━━━ Selected passage ━━━

SC 48 begins in downtown Columbia along Assembly Street. It traverses west, passing alongside the South Carolina State House and the University of South Carolina, before turning onto Rosewood Drive and then onto Bluff Road. After leaving the Columbia city limits, it continues through southeastern Richland County as a two-lane rural highway to U.S. Route 601 (US 601).

==History==

Established in 1930 as a new primary routing, it originally traversed from Gervais Street, going east along Assembly Street, to US 601 in Wateree. Various adjustments in its downtown routing have been made between 1937-46. In 1950, SC 48 was straightened out between Gadsden and Wateree, leaving behind Old Bluff Road. In 1978, SC 48 was extended west to its current western terminus at Elmwood Avenue.

==Junction list==

| Location | mi | km | Destinations | Notes |
| Columbia | 0.000 | 0.000 | US 21 / US 76 / US 176 / US 321 (Elmwood Avenue) to I-77 / I-126 – Spartanburg, Greenville, Chester, Rock Hill | Western terminus |
| 0.489 | 0.787 | SC 12 (Taylor Street) – Lexington, Ft. Jackson, Nickelodeon Theater |  |
| 0.882 | 1.419 | US 1 / US 378 (Gervais Street) – State House |  |
| 1.481 | 2.383 | Blossom Street (US 21 Conn. / US 76 Conn. / SC 48 Truck west) to US 21 south / US 176 east / US 321 south – Ft. Jackson, Sumter, Colonial Life Arena | Eastern terminus of SC 48 Truck; provides access to Columbia Metropolitan Airport |
| 2.474 | 3.982 | SC 16 north (Rosewood Drive north) / George Rogers Boulevard south – Jim Hamilton–L.B. Owens Airport, Williams–Brice Stadium | Southern terminus of SC 16 and Assembly Street; northern terminus of George Rogers Boulevard; SC 48 turns right off of Assembly Street and onto Rosewood Drive. |
| 5.363 | 8.631 | SC 768 east (Beltline Boulevard) – Jim Hamilton–L.B. Owens Airport, Heathwood Hall Episcopal School | Western terminus of SC 768 |
| 5.589 | 8.995 | I-77 to I-26 – Charleston, Spartanburg, Charlotte | I-77 exit 5; Isadore E. Lourie Interchange |
| Gadsden | 21.180 | 34.086 | SC 769 north (Congaree Road) to US 76 – Congaree, Gadsden Elementary School | Southern terminus of SC 769 |
| Wateree | 28.980 | 46.639 | US 601 (McCords Ferry Road) – St. Matthews, Orangeburg, Camden | Eastern terminus |
1.000 mi = 1.609 km; 1.000 km = 0.621 mi

==Columbia truck route==

South Carolina Highway 48 Truck (SC 48 Truck) is a 0.580 mi truck route of SC 48 that exists entirely within the southwestern part of Columbia. It is mostly unsigned, except for a sign at its western terminus. It is also concurrent with U.S. Route 21 Connector (US 21 Conn.) and the western segment of US 76 Conn., which are both also unsigned. All three highways take Blossom Street between US 21/US 176/US 321, from where they turn left off of Blossom Street and onto Huger Street, and SC 48 (Assembly Street).

━━━ Collected data ━━━

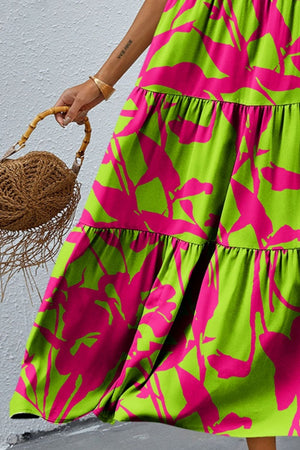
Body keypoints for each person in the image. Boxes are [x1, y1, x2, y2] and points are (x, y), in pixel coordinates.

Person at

━━━

> [Problem statement] List every place named in the Location column of the junction list in the SC 48 article.

> [Reply] Columbia, Gadsden, Wateree